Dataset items

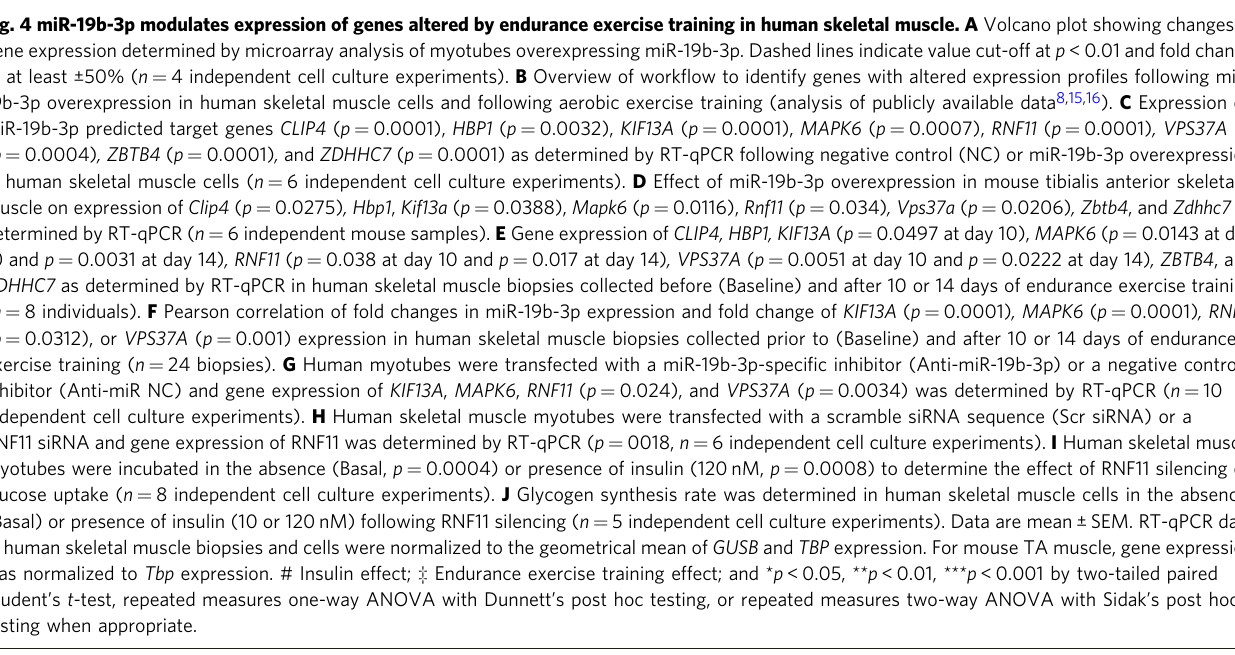
Fig. 4 miR-19b-3p modulates expression of genes altered by endurance exercise training in human skeletal muscle. A Volcano plot showing changes in gene expression determined by microarray analysis of myotubes overexpressing miR-19b-3p. Dashed lines indicate value cut-off at p < 0.01 and fold change of at least ±50% ( n = 4 independent cell culture experiments). B Overview of work fl ow to identify genes with altered expression pro fi les following miR- 19b-3p overexpression in human skeletal muscle cells and following aerobic exercise training (analysis of publicly available data 8,15,16 ). C Expression of miR-19b-3p predicted target genes CLIP4 ( p = 0.0001), HBP1 ( p = 0.0032), KIF13A ( p = 0.0001), MAPK6 ( p = 0.0007), RNF11 ( p = 0.0001) , VPS37A ( p = 0.0004) , ZBTB4 ( p = 0.0001) , and ZDHHC7 ( p = 0.0001) as determined by RT-qPCR following negative control (NC) or miR-19b-3p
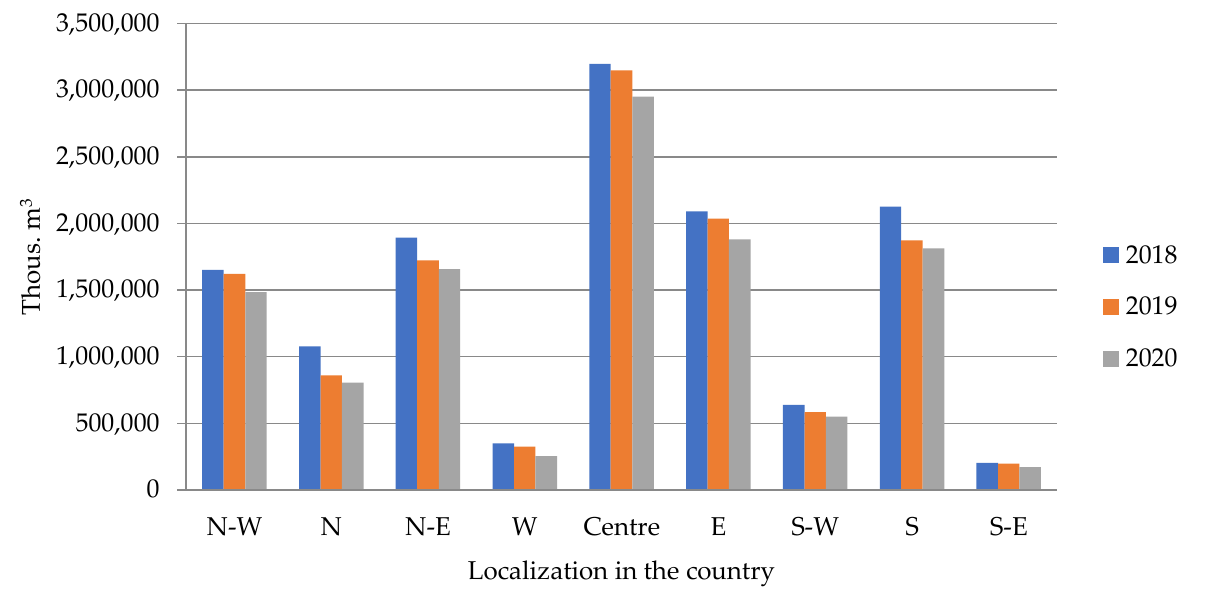
Figure 11. A comparison of the potential of wood biomass harvested in forests and sawmills in Poland. Own elaboration based on the available data.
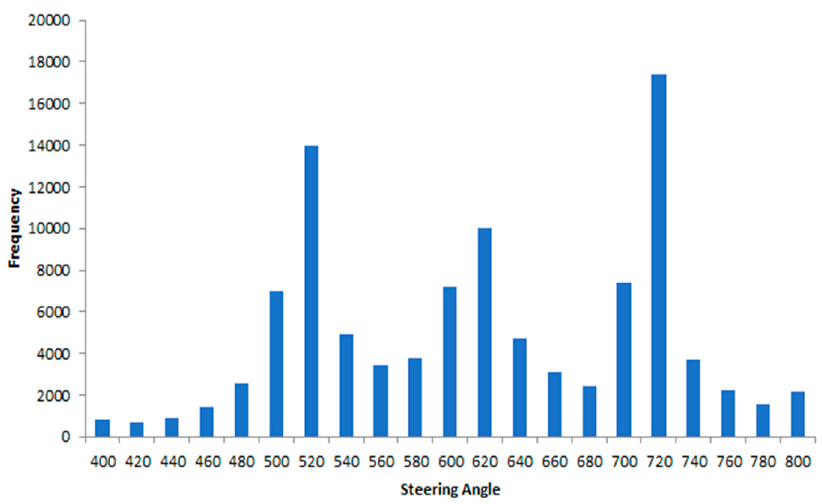
Figure 9. Histogram of the raw data acquisition.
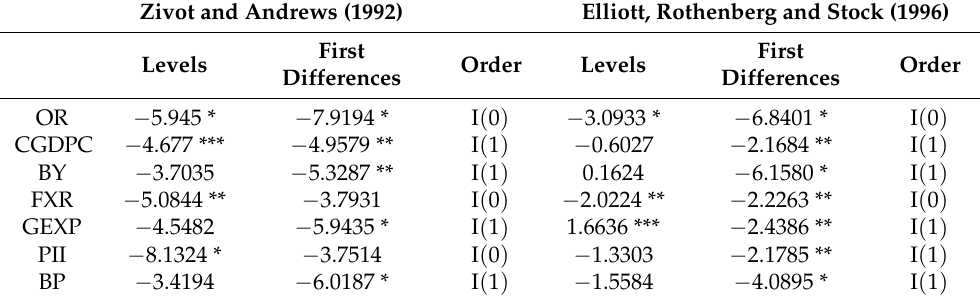
Table 1. Tests for stationarity. Zivot and Andrews (1992) Elliott, Rothenberg and Stock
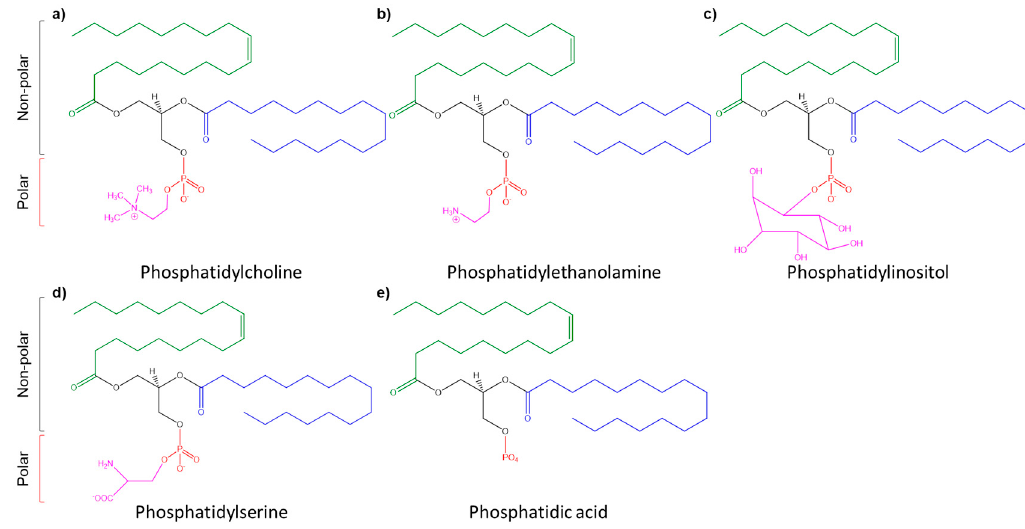
Figure 1. Chemical formulas of different phospholipid-derived lecithin. Shown in red—phosphate group; green—monounsaturated fatty acid; blue—saturated fatty acid; pink—choline ( a ), ethanolamine ( b ), inositol ( c ), serine ( d ), and glycerol ( e ).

Requirement:
Copy out all lines above that include the string "Figure".

Reply to the task:
Figure 11. A comparison of the potential of wood biomass harvested in forests and sawmills in Poland. Own elaboration based on the available data.
Figure 9. Histogram of the raw data acquisition.
Figure 1. Chemical formulas of different phospholipid-derived lecithin. Shown in red—phosphate group; green—monounsaturated fatty acid; blue—saturated fatty acid; pink—choline ( a ), ethanolamine ( b ), inositol ( c ), serine ( d ), and glycerol ( e ).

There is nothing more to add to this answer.